The government has requested a rehearing “en banc,” meaning that they want all the appellate court’s judges to consider the issue. In its petition for a rehearing, the Justice Dept. argued that the 6th Circuit panel that issued the October decision erred in several ways, including by extending the statute to reach ‘producers’ of content that is not subject to the law.
“Construing the age verification and recordkeeping provisions to apply to private couples who create explicit images of themselves for personal use in their own homes, the panel invalidated the act on the ground that it is so over-inclusive that it can no longer constitutionally be applied even to producers of commercial images for the pornography industry,” the Justice Dept. stated in its petition.
“[The panel] also raises an exceptionally important question of federal law by first giving a new, expansive interpretation to an act of Congress, and then proceeding to invalidate the act on its face. The panel’s reasoning is, we submit, fundamentally mistaken. Congress did not impose age verification and recordkeeping obligations for images created by private couples for personal use in their homes,” the petition said further.
The government also argued that the “social costs of invalidating the statute are obvious,” focusing that claim on the fact that many of the performers in the adult entertainment industry are “young.”
“Despite the documented fact that the sex industry caters to a preference for young models, the panel held that the government can no longer require commercial pornography producers to verify that sexual performers depicted in images of actual sexually explicit conduct are adults.”
Attorney Reed Lee, a member of the Free Speech Coalition’s legal team that challenged the constitutionality of 2257 in a separate case, told XBIZ that the government’s petition appears to ignore facets of both the lead opinion written by Judge Cornelia G. Kennedy and the separate, concurring opinion written by Judge Karen Nelson Moore.
“The government’s argument is curious, because it takes a very restrictive view of what the two opinions held,” Lee said. “It assumes that the over-inclusiveness that the court found was that 2257 cannot reach private materials. Almost all of the government’s brief is written such that was the only reason the court struck down the statute — and it’s not the only reason.”
Lee noted that the statute reaches “a lot of material that is not child pornography” — not only privately produced, non-commercial material, but legitimate commercial adult entertainment, as well.
“The government’s petition never addresses that point,” Lee said.
Lee also termed the government’s use of the term ‘young’ “frustrating in a very typical way.”
“They are blurring the distinction between being ‘young’ and being a ‘minor’ intentionally, to blunt that distinction,” Lee said. “The use of ‘young’ is a rhetorical move that goes back to the Meese Commission. ‘The industry likes using young-looking models, therefore we need 2257,’ is the basic gist of the argument.”

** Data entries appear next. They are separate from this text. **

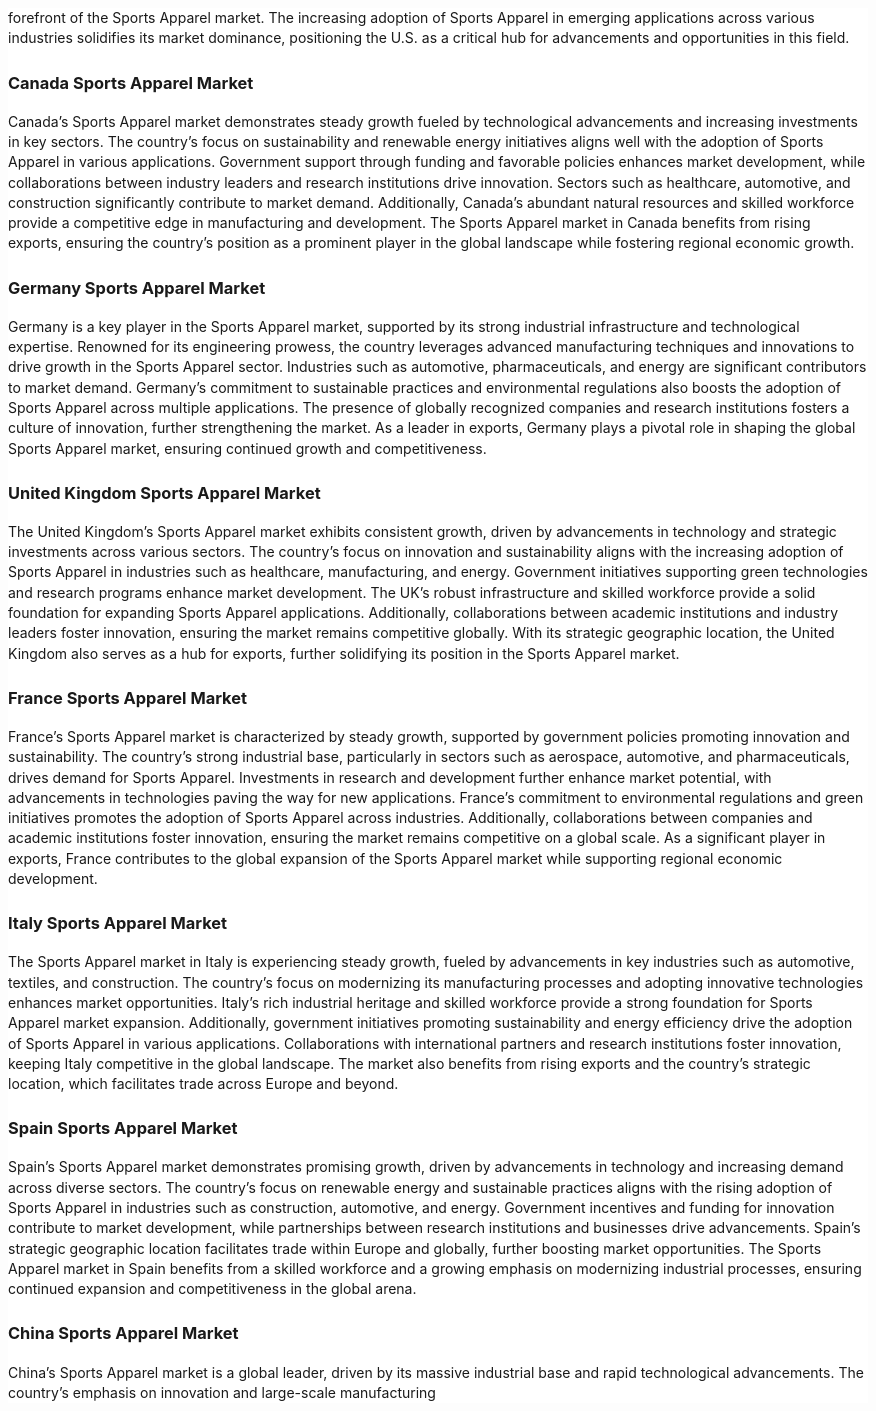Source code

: forefront of the Sports Apparel market. The increasing adoption of Sports Apparel in emerging applications across various industries solidifies its market dominance, positioning the U.S. as a critical hub for advancements and opportunities in this field.</p><h3>Canada Sports Apparel Market</h3><p>Canada&rsquo;s Sports Apparel market demonstrates steady growth fueled by technological advancements and increasing investments in key sectors. The country&rsquo;s focus on sustainability and renewable energy initiatives aligns well with the adoption of Sports Apparel in various applications. Government support through funding and favorable policies enhances market development, while collaborations between industry leaders and research institutions drive innovation. Sectors such as healthcare, automotive, and construction significantly contribute to market demand. Additionally, Canada&rsquo;s abundant natural resources and skilled workforce provide a competitive edge in manufacturing and development. The Sports Apparel market in Canada benefits from rising exports, ensuring the country&rsquo;s position as a prominent player in the global landscape while fostering regional economic growth.</p><h3>Germany Sports Apparel Market</h3><p>Germany is a key player in the Sports Apparel market, supported by its strong industrial infrastructure and technological expertise. Renowned for its engineering prowess, the country leverages advanced manufacturing techniques and innovations to drive growth in the Sports Apparel sector. Industries such as automotive, pharmaceuticals, and energy are significant contributors to market demand. Germany&rsquo;s commitment to sustainable practices and environmental regulations also boosts the adoption of Sports Apparel across multiple applications. The presence of globally recognized companies and research institutions fosters a culture of innovation, further strengthening the market. As a leader in exports, Germany plays a pivotal role in shaping the global Sports Apparel market, ensuring continued growth and competitiveness.</p><h3>United Kingdom Sports Apparel Market</h3><p>The United Kingdom&rsquo;s Sports Apparel market exhibits consistent growth, driven by advancements in technology and strategic investments across various sectors. The country&rsquo;s focus on innovation and sustainability aligns with the increasing adoption of Sports Apparel in industries such as healthcare, manufacturing, and energy. Government initiatives supporting green technologies and research programs enhance market development. The UK&rsquo;s robust infrastructure and skilled workforce provide a solid foundation for expanding Sports Apparel applications. Additionally, collaborations between academic institutions and industry leaders foster innovation, ensuring the market remains competitive globally. With its strategic geographic location, the United Kingdom also serves as a hub for exports, further solidifying its position in the Sports Apparel market.</p><h3>France Sports Apparel Market</h3><p>France&rsquo;s Sports Apparel market is characterized by steady growth, supported by government policies promoting innovation and sustainability. The country&rsquo;s strong industrial base, particularly in sectors such as aerospace, automotive, and pharmaceuticals, drives demand for Sports Apparel. Investments in research and development further enhance market potential, with advancements in technologies paving the way for new applications. France&rsquo;s commitment to environmental regulations and green initiatives promotes the adoption of Sports Apparel across industries. Additionally, collaborations between companies and academic institutions foster innovation, ensuring the market remains competitive on a global scale. As a significant player in exports, France contributes to the global expansion of the Sports Apparel market while supporting regional economic development.</p><h3>Italy Sports Apparel Market</h3><p>The Sports Apparel market in Italy is experiencing steady growth, fueled by advancements in key industries such as automotive, textiles, and construction. The country&rsquo;s focus on modernizing its manufacturing processes and adopting innovative technologies enhances market opportunities. Italy&rsquo;s rich industrial heritage and skilled workforce provide a strong foundation for Sports Apparel market expansion. Additionally, government initiatives promoting sustainability and energy efficiency drive the adoption of Sports Apparel in various applications. Collaborations with international partners and research institutions foster innovation, keeping Italy competitive in the global landscape. The market also benefits from rising exports and the country&rsquo;s strategic location, which facilitates trade across Europe and beyond.</p><h3>Spain Sports Apparel Market</h3><p>Spain&rsquo;s Sports Apparel market demonstrates promising growth, driven by advancements in technology and increasing demand across diverse sectors. The country&rsquo;s focus on renewable energy and sustainable practices aligns with the rising adoption of Sports Apparel in industries such as construction, automotive, and energy. Government incentives and funding for innovation contribute to market development, while partnerships between research institutions and businesses drive advancements. Spain&rsquo;s strategic geographic location facilitates trade within Europe and globally, further boosting market opportunities. The Sports Apparel market in Spain benefits from a skilled workforce and a growing emphasis on modernizing industrial processes, ensuring continued expansion and competitiveness in the global arena.</p><h3>China Sports Apparel Market</h3><p>China&rsquo;s Sports Apparel market is a global leader, driven by its massive industrial base and rapid technological advancements. The country&rsquo;s emphasis on innovation and large-scale manufacturing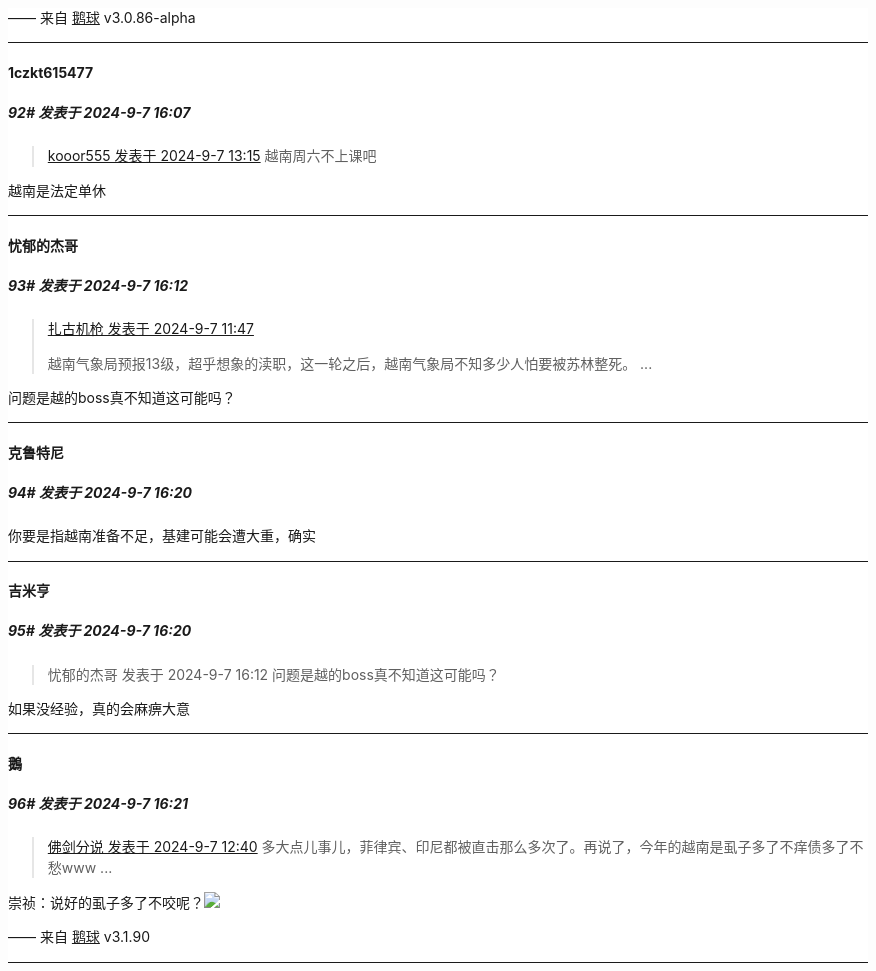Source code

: —— 来自 [鹅球](https://www.pgyer.com/xfPejhuq) v3.0.86-alpha


*****

####  1czkt615477  
##### 92#       发表于 2024-9-7 16:07

<blockquote><a href="httphttps://bbs.saraba1st.com/2b/forum.php?mod=redirect&amp;goto=findpost&amp;pid=66136912&amp;ptid=2198409" target="_blank">kooor555 发表于 2024-9-7 13:15</a>
越南周六不上课吧</blockquote>
越南是法定单休


*****

####  忧郁的杰哥  
##### 93#       发表于 2024-9-7 16:12

<blockquote><a href="httphttps://bbs.saraba1st.com/2b/forum.php?mod=redirect&amp;goto=findpost&amp;pid=66136292&amp;ptid=2198409" target="_blank">扎古机枪 发表于 2024-9-7 11:47</a>

越南气象局预报13级，超乎想象的渎职，这一轮之后，越南气象局不知多少人怕要被苏林整死。 ...</blockquote>
问题是越的boss真不知道这可能吗？


*****

####  克鲁特尼  
##### 94#       发表于 2024-9-7 16:20

你要是指越南准备不足，基建可能会遭大重，确实

*****

####  吉米亨  
##### 95#       发表于 2024-9-7 16:20

<blockquote>忧郁的杰哥 发表于 2024-9-7 16:12
问题是越的boss真不知道这可能吗？</blockquote>
如果没经验，真的会麻痹大意

*****

####  鵝  
##### 96#       发表于 2024-9-7 16:21

<blockquote><a href="httphttps://bbs.saraba1st.com/2b/forum.php?mod=redirect&amp;goto=findpost&amp;pid=66136704&amp;ptid=2198409" target="_blank">佛剑分说 发表于 2024-9-7 12:40</a>
多大点儿事儿，菲律宾、印尼都被直击那么多次了。再说了，今年的越南是虱子多了不痒债多了不愁www ...</blockquote>
崇祯：说好的虱子多了不咬呢？<img src="https://static.saraba1st.com/image/smiley/face2017/125.png" referrerpolicy="no-referrer">

—— 来自 [鹅球](https://www.pgyer.com/GcUxKd4w) v3.1.90


*****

Lee said that the weakness of the government’s argument may be good news for the adult industry, and for Connection Distributing, the plaintiff in the 6th Circuit case.
“If this is really the strongest case the government can make, it could be a good sign,” Lee said.
Asked what the odds are that the government’s request for a rehearing will be granted, Lee quipped that “the odds are considerably better than the government’s flawed petition,” because the court’s decision struck down a federal statute that previously had been upheld by other courts.
Lee also noted that the lead opinion in the case “takes a slightly different approach than does the partial concurring opinion,” and said that “some judges on the circuit might want to take it en banc and take it closer to Judge Moore’s analysis.”
Lee said that should the rehearing be granted, “the FSC will be there with an amicus curiae [‘friend of the court’] brief,” arguing in support of Connection’s attorney J. Michael Murray’s position.
Ultimately, Lee predicted, legal challenges to 2257 will prevail — and then work on a more sensible approach to the issues that 2257 is supposed to address can be crafted.
“We’ll get it tossed out, root and branch, and then we’ll start over,” Lee said. “Then we can talk about sensible regulations; we don’t want minors in our content, either. If regulation can be done similar to what is required of employers where I-9 [employment eligibility verification] forms are concerned — where it is not a five-year criminal penalty but a civil penalty only after an attempt to get compliance — I think we could live with that.”